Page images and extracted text
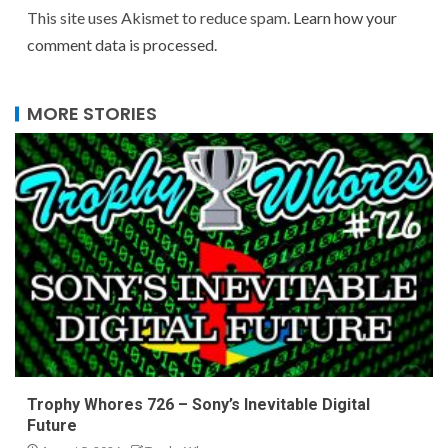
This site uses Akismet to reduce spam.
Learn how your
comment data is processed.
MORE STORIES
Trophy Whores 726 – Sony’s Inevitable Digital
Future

◆ **To-do item**
Starting at the line that holds "Learn how your", set down each line exactly through the last line of the records above, and no others.

◆ **Task result**
Learn how your
comment data is processed.
MORE STORIES
Trophy Whores 726 – Sony’s Inevitable Digital
Future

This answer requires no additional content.